In this scenario, the global economy would suffer a profound recession that would last until the end of 2009, but public intervention on the part of the American and European governments would be effective and restore growth, and trade would flourish. Some analysts optimistically believe that the United States will continue down this path of unprecedented fiscal and monetary intervention.
SECOND SCENARIO: THE STIMULUS PLAN DOES NOT STIMULATE
“The world would fall into a serious depression until the end of 2010, and growth would remain at a very low level until 2012” In spite of most of the world’s central banks and financial and economic ministers working together to avoid a total collapse, buying toxic assets and nationalizing a rather large portion of the banking system, this route does not work and does not manage to restore confidence within 18 months. And then?
The world would fall into a serious depression until the end of 2010, and growth would remain at a very low level until 2012. Despite the fact that the recession would be the longest of the last 70 years, confidence would be regained through business innovation, the private sector’s dynamism and a new generation of entrepreneurs, and globalization would get back on track.
THIRD SCENARIO: THE TRADE WARS RETURN
“The United States and Europe would turn into closed commercial blocs, which would hurt emerging countries” In the third scenario, the rescue plans would not completely work either, and the global recession would be very significant, but it would affect certain regions more than others, and would deal especially strong blows to the United States and China. The reaction of the countries affected would be to fall back into commercial protectionism and economic nationalism. This would allow for certain countries to recover, but the global economy would be less integrated and the liberalization of trade of the recent decades would be reversed.
The trade wars and economic nationalism would return with full force. Credit would remain expensive and inaccessible, but economic nationalism would start to yield some results in 2012. The entire world would blame globalization, which would see itself greatly weakened.
The United States and Europe would turn into closed commercial blocs, which would hurt emerging countries.

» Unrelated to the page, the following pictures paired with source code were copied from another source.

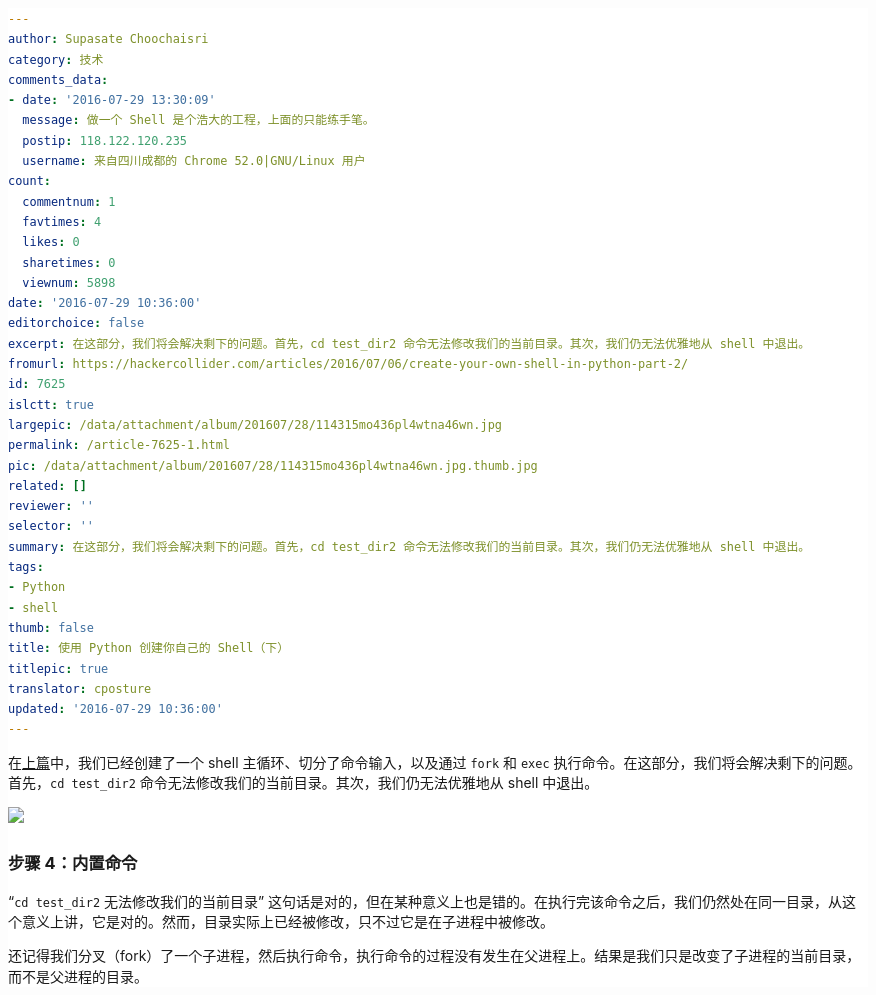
 ```yaml
---
author: Supasate Choochaisri
category: 技术
comments_data:
- date: '2016-07-29 13:30:09'
  message: 做一个 Shell 是个浩大的工程，上面的只能练手笔。
  postip: 118.122.120.235
  username: 来自四川成都的 Chrome 52.0|GNU/Linux 用户
count:
  commentnum: 1
  favtimes: 4
  likes: 0
  sharetimes: 0
  viewnum: 5898
date: '2016-07-29 10:36:00'
editorchoice: false
excerpt: 在这部分，我们将会解决剩下的问题。首先，cd test_dir2 命令无法修改我们的当前目录。其次，我们仍无法优雅地从 shell 中退出。
fromurl: https://hackercollider.com/articles/2016/07/06/create-your-own-shell-in-python-part-2/
id: 7625
islctt: true
largepic: /data/attachment/album/201607/28/114315mo436pl4wtna46wn.jpg
permalink: /article-7625-1.html
pic: /data/attachment/album/201607/28/114315mo436pl4wtna46wn.jpg.thumb.jpg
related: []
reviewer: ''
selector: ''
summary: 在这部分，我们将会解决剩下的问题。首先，cd test_dir2 命令无法修改我们的当前目录。其次，我们仍无法优雅地从 shell 中退出。
tags:
- Python
- shell
thumb: false
title: 使用 Python 创建你自己的 Shell（下）
titlepic: true
translator: cposture
updated: '2016-07-29 10:36:00'
---
```


在[上篇](/article-7624-1.html)中，我们已经创建了一个 shell 主循环、切分了命令输入，以及通过 `fork` 和 `exec` 执行命令。在这部分，我们将会解决剩下的问题。首先，`cd test_dir2` 命令无法修改我们的当前目录。其次，我们仍无法优雅地从 shell 中退出。


![](/data/attachment/album/201607/28/114315mo436pl4wtna46wn.jpg)


### 步骤 4：内置命令


“`cd test_dir2` 无法修改我们的当前目录” 这句话是对的，但在某种意义上也是错的。在执行完该命令之后，我们仍然处在同一目录，从这个意义上讲，它是对的。然而，目录实际上已经被修改，只不过它是在子进程中被修改。


还记得我们分叉（fork）了一个子进程，然后执行命令，执行命令的过程没有发生在父进程上。结果是我们只是改变了子进程的当前目录，而不是父进程的目录。
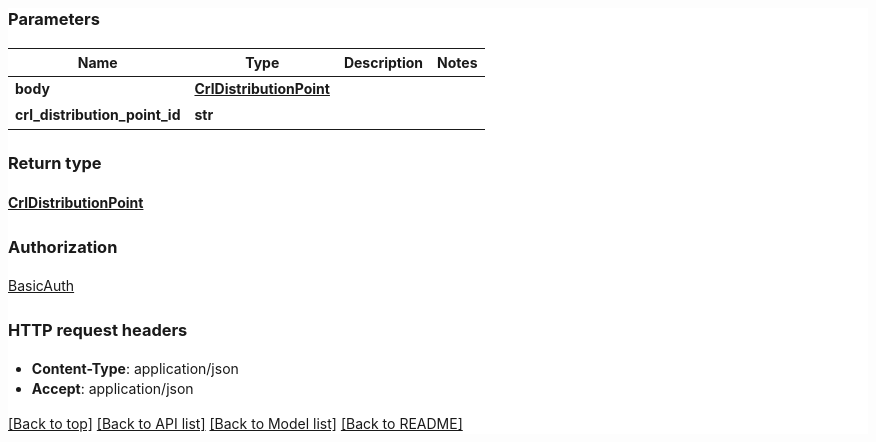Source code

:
 ```python
```

### Parameters

Name | Type | Description  | Notes
------------- | ------------- | ------------- | -------------
 **body** | [**CrlDistributionPoint**](CrlDistributionPoint.md)|  | 
 **crl_distribution_point_id** | **str**|  | 

### Return type

[**CrlDistributionPoint**](CrlDistributionPoint.md)

### Authorization

[BasicAuth](../README.md#BasicAuth)

### HTTP request headers

 - **Content-Type**: application/json
 - **Accept**: application/json

[[Back to top]](#) [[Back to API list]](../README.md#documentation-for-api-endpoints) [[Back to Model list]](../README.md#documentation-for-models) [[Back to README]](../README.md)

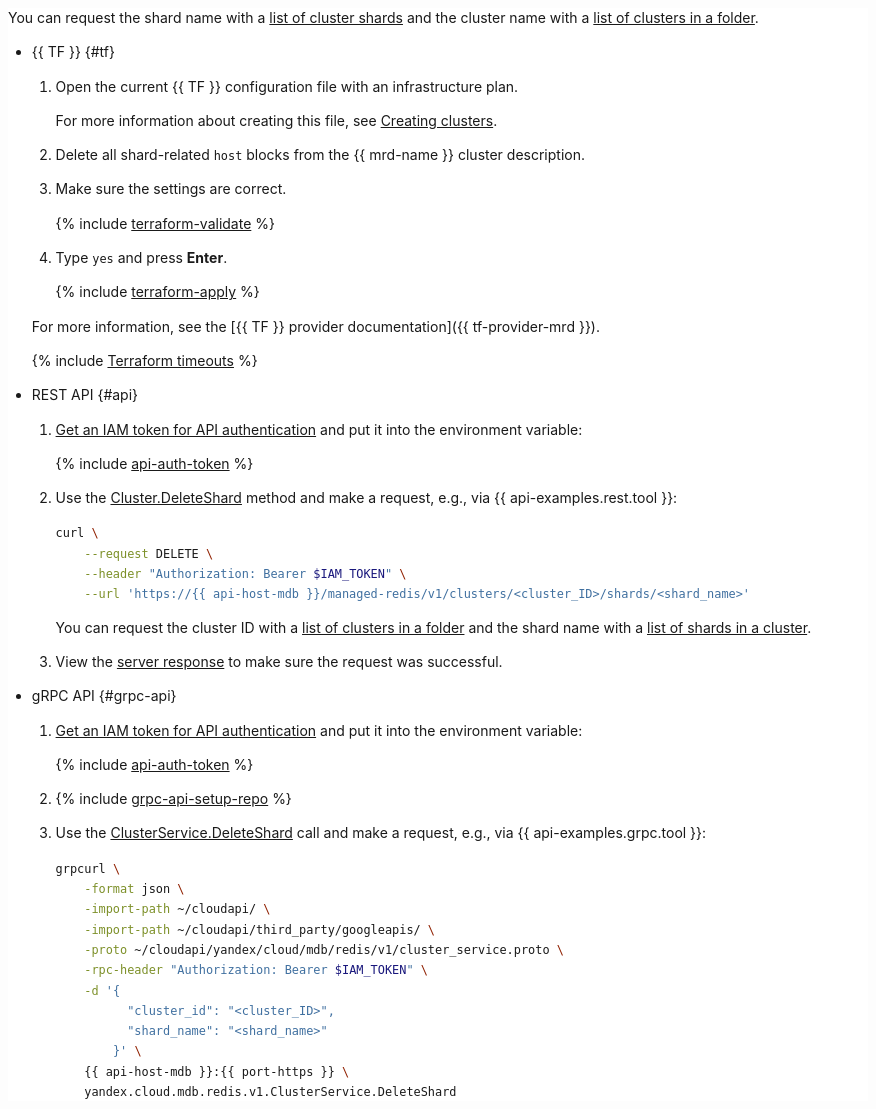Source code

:   You can request the shard name with a [list of cluster shards](#list) and the cluster name with a [list of clusters in a folder](cluster-list.md).

- {{ TF }} {#tf}

  1. Open the current {{ TF }} configuration file with an infrastructure plan.

     For more information about creating this file, see [Creating clusters](cluster-create.md).
  1. Delete all shard-related `host` blocks from the {{ mrd-name }} cluster description.
  1. Make sure the settings are correct.

     {% include [terraform-validate](../../_includes/mdb/terraform/validate.md) %}

  1. Type `yes` and press **Enter**.

     {% include [terraform-apply](../../_includes/mdb/terraform/apply.md) %}

  For more information, see the [{{ TF }} provider documentation]({{ tf-provider-mrd }}).

  {% include [Terraform timeouts](../../_includes/mdb/mrd/terraform/timeouts.md) %}

- REST API {#api}

    1. [Get an IAM token for API authentication](../api-ref/authentication.md) and put it into the environment variable:

        {% include [api-auth-token](../../_includes/mdb/api-auth-token.md) %}

    1. Use the [Cluster.DeleteShard](../api-ref/Cluster/deleteShard.md) method and make a request, e.g., via {{ api-examples.rest.tool }}:

        ```bash
        curl \
            --request DELETE \
            --header "Authorization: Bearer $IAM_TOKEN" \
            --url 'https://{{ api-host-mdb }}/managed-redis/v1/clusters/<cluster_ID>/shards/<shard_name>'
        ```

        You can request the cluster ID with a [list of clusters in a folder](cluster-list.md#list-clusters) and the shard name with a [list of shards in a cluster](#list).

    1. View the [server response](../api-ref/Cluster/deleteShard.md#yandex.cloud.operation.Operation) to make sure the request was successful.

- gRPC API {#grpc-api}

    1. [Get an IAM token for API authentication](../api-ref/authentication.md) and put it into the environment variable:

        {% include [api-auth-token](../../_includes/mdb/api-auth-token.md) %}

    1. {% include [grpc-api-setup-repo](../../_includes/mdb/grpc-api-setup-repo.md) %}

    1. Use the [ClusterService.DeleteShard](../api-ref/grpc/Cluster/deleteShard.md) call and make a request, e.g., via {{ api-examples.grpc.tool }}:

        ```bash
        grpcurl \
            -format json \
            -import-path ~/cloudapi/ \
            -import-path ~/cloudapi/third_party/googleapis/ \
            -proto ~/cloudapi/yandex/cloud/mdb/redis/v1/cluster_service.proto \
            -rpc-header "Authorization: Bearer $IAM_TOKEN" \
            -d '{
                  "cluster_id": "<cluster_ID>",
                  "shard_name": "<shard_name>" 
                }' \
            {{ api-host-mdb }}:{{ port-https }} \
            yandex.cloud.mdb.redis.v1.ClusterService.DeleteShard
        ```
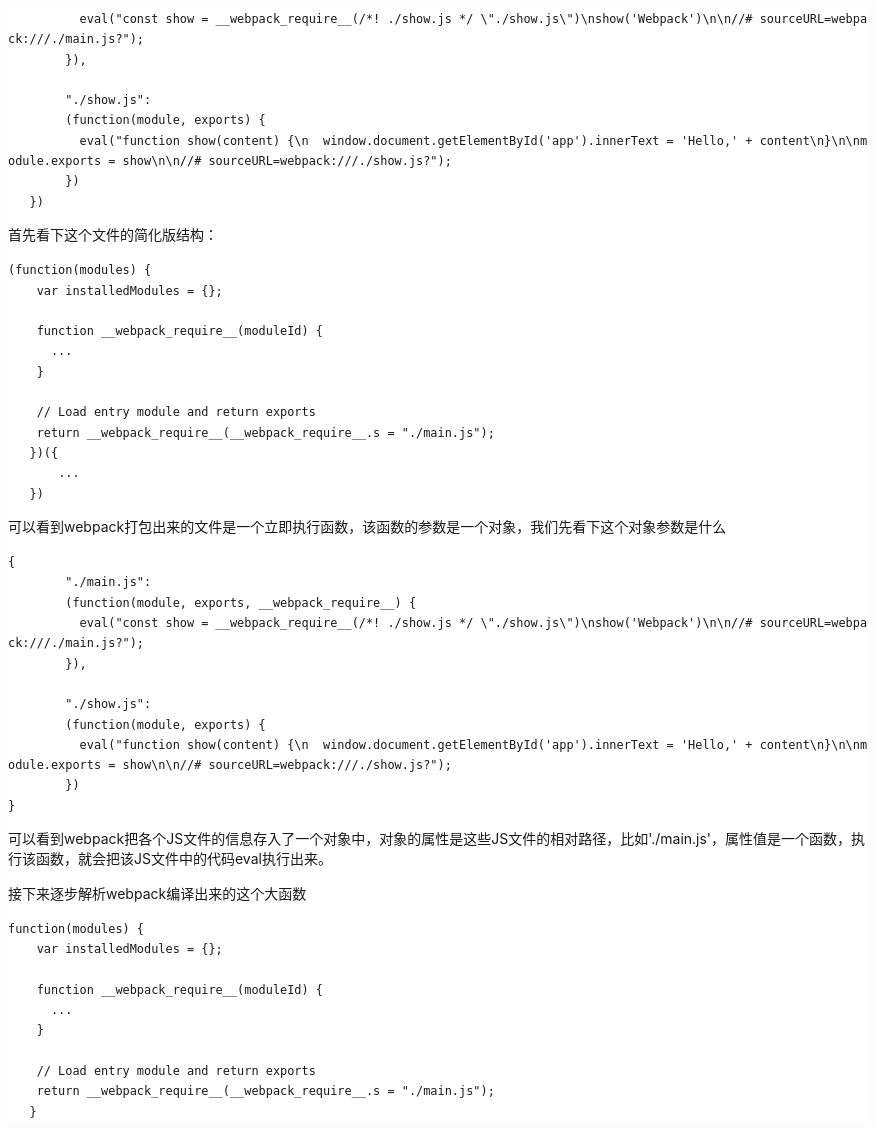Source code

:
 ```
          eval("const show = __webpack_require__(/*! ./show.js */ \"./show.js\")\nshow('Webpack')\n\n//# sourceURL=webpack:///./main.js?");
        }),
        
        "./show.js":
        (function(module, exports) {
          eval("function show(content) {\n  window.document.getElementById('app').innerText = 'Hello,' + content\n}\n\nmodule.exports = show\n\n//# sourceURL=webpack:///./show.js?");
        })
   })
```

首先看下这个文件的简化版结构：

```
(function(modules) {
   	var installedModules = {};
  
   	function __webpack_require__(moduleId) {
      ...
    }
     
   	// Load entry module and return exports
   	return __webpack_require__(__webpack_require__.s = "./main.js");
   })({
       ...
   })
```

可以看到webpack打包出来的文件是一个立即执行函数，该函数的参数是一个对象，我们先看下这个对象参数是什么

```
{
        "./main.js":
        (function(module, exports, __webpack_require__) {
          eval("const show = __webpack_require__(/*! ./show.js */ \"./show.js\")\nshow('Webpack')\n\n//# sourceURL=webpack:///./main.js?");
        }),
        
        "./show.js":
        (function(module, exports) {
          eval("function show(content) {\n  window.document.getElementById('app').innerText = 'Hello,' + content\n}\n\nmodule.exports = show\n\n//# sourceURL=webpack:///./show.js?");
        })
}
```

可以看到webpack把各个JS文件的信息存入了一个对象中，对象的属性是这些JS文件的相对路径，比如'./main.js'，属性值是一个函数，执行该函数，就会把该JS文件中的代码eval执行出来。

接下来逐步解析webpack编译出来的这个大函数

```
function(modules) {
   	var installedModules = {};
  
   	function __webpack_require__(moduleId) {
      ...
    }
     
   	// Load entry module and return exports
   	return __webpack_require__(__webpack_require__.s = "./main.js");
   }
```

FOURTH SCENARIO: THE LONGEST WINTER
This last scenario would be the worst: the global recession would be extremely profound and would last an entire decade. Economies would plummet the world over. Access to credit would be practically cut off all around the world, and globalization would decline significantly. Social and political instability would prevail everywhere. Globally, this scenario would have brutal consequences.
Even though these may only be four descriptive and very general scenarios, various sub-scenarios could logically emerge from these trends, in accordance with the economy’s industries and sectors.
But regardless of whatever scenario may prevail, what is clear today is that none of the possibilities can be thrown out, neither the most optimistic nor the darkest. And so, political, business, and social leaders: prepare yourselves.